Perhaps the Red Sox strongest asset this season was their unity. Never was that more evident than in the days following the Boston Marathon bombing, but it never faded as time marched on. It actually grew, in the form of beards that many of the Red Sox stars are currently sporting. The look isn't appealing to everybody, but it doesn't have to be. It's what connects them and makes them a team. It's their identity.

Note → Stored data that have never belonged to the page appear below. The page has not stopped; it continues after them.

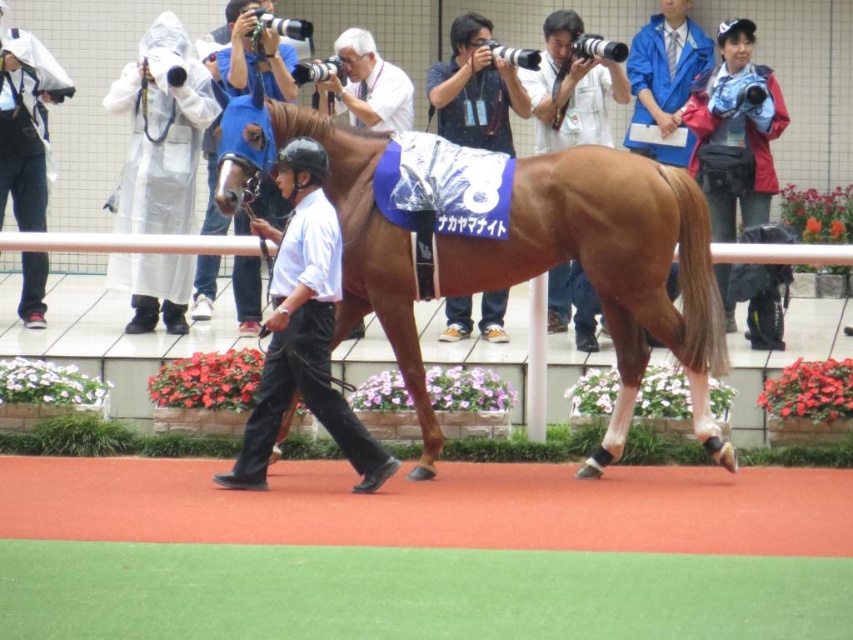
You are a photographer at the horse racing event. You notice the matte white shirt at center and the blue fabric helmet at center. Which object is positioned lower in the image?

The matte white shirt at center is located below the blue fabric helmet at center, so the matte white shirt at center is positioned lower in the image.

You are a photographer at the event and need to capture a closeup of the blue fabric helmet at center and the blue fabric at upper right. Since your camera has a limited field of view, you can only focus on one object at a time. Which object should you choose to ensure you can fit the entire object into the frame?

The blue fabric helmet at center has a smaller width compared to the blue fabric at upper right. Therefore, to ensure the entire object fits into the frame, you should choose the blue fabric helmet at center first since it is narrower and requires less space in the camera view.

You are a photographer at the event and need to decide where to focus your camera. Which object, the matte white shirt at center or the blue fabric at upper right, takes up more visual space in the image?

The blue fabric at upper right takes up more visual space than the matte white shirt at center because the matte white shirt at center occupies less space than blue fabric at upper right.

Koji Uehara’s emergence as closer
Boston started the season with Joel Hanrahan in the closer's role, but he only lasted nine appearances before tearing a tendon in his elbow that required Tommy John surgery. Next, John Farrell turned to experienced closer Andrew Bailey (81 saves in four season), but reoccurring biceps and shoulder injuries would end his season in June again necessitating a change. Barring a trade, that left 38-year-old Koji Uehera as the next logical choice, and boy are the Red Sox lucky they didn’t panic and look elsewhere.

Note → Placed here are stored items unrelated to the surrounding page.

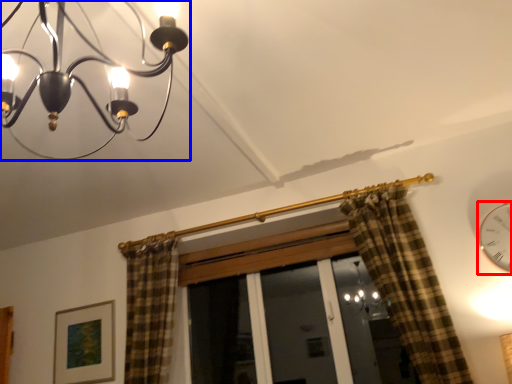
Question: Which of the following is the farthest to the observer, clock (highlighted by a red box) or lamp (highlighted by a blue box)?

Choices:
 (A) clock
 (B) lamp

Answer: (A)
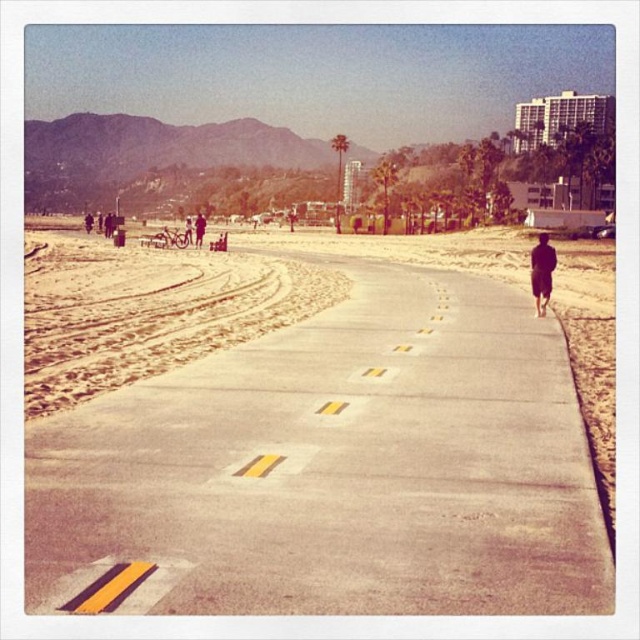
You are a construction worker who needs to place a 2.5 meter tall safety barrier on the beach. The barrier must be placed on either the concrete at center or the sandy yellow at left. Which location can accommodate the barrier based on their heights?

After taking over the role for good on June 26, Uehara notched 20 saves in 22 chances. He also posted a 0.41 ERA in 41 appearances overall, and held opponents to a .097 average with a .260 OPS over that stretch. The word dominant isn’t strong effort. He was simply on a level above everyone else, especially when he hit his stride in early July.
Over a nine-week, 27-appearance stretch beginning on July 9, Uehera didn’t allow a run in 30 2/3 innings. From the last batter in his appearance on Aug. 17 to the first he faced on Sept. 17 — 37 batters overall — he didn’t allow a single base runner. All the while he was racking up strikeouts — 101 in 74 1/3 total innings — and solidifying one of the greatest seasons from a reliever in MLB history.
Without him, the Red Sox ninth innings could have been a mess over the final three months, and the AL East may have gone as far south as Tampa.
Ran over the Yankees and Rays
Neither the Red Sox or the Yankees are above kicking the other while they're down. That's exactly what the Red Sox did this season, winning 13 of their 19 matchups and outscoring New York 120-85. That was by far Boston's biggest run differential against a single opponent, but they were also really good against the Tampa Bay Rays, winning 12 of those 19 matchups. When you beat up on the teams you're in direct competition with, and even eliminate one in the postseason, you've definitely earned your spot in the World Series.
No losing months
You can't win a division in April, but you can certainly lose it. The Red Sox didn't have to worry about that though, going 18-8 out of the blocks in the first month. After leveling at 15-15 in May, the Red Sox were at least four games over .500 in each of the final four months. The finish was especially strong, as they finished September 16-9. Consistency goes a long way, and so does winning. The Red Sox were good at both.
Over his first 20 starts, Jon Lester was 8-6 with a 4.58 ERA. Over this start last 16 starts including the postseason, he's 9-3 with a 2.52 ERA. The Red Sox really needed the lift, especially after Clay Buchholz went down in May with shoulder problems. The addition of Jake Peavy helped, too, but Boston's pitching finds its groove when Lester does.
The ALCS grand slams
Two swings of the bat changed the ALCS entirely. The first is a postseason moment that will live forever for several reasons. Torii Hunter’s terrific effort as he tumbled over the short wall into the bullpen. The celebrating cop nearby. The Red Sox bullpen catcher catching the ball on the fly. But most importantly to Red Sox fans, it will be remembered for the outcome.
The Red Sox were trailing 5-1 in eighth inning and on the verge of falling down 0-2 to the Detroit Tigers, but once Ortiz‘s grand slam cleared the wall, tying the game at five, they were reborn. The season that was slipping away was there to be taken again. In Game 6, they grabbed it thanks to Shane Victorino. His go-ahead slam in the seventh inning sealed Detroit's fate, and clinched the Red Sox their 12th World Series appearance.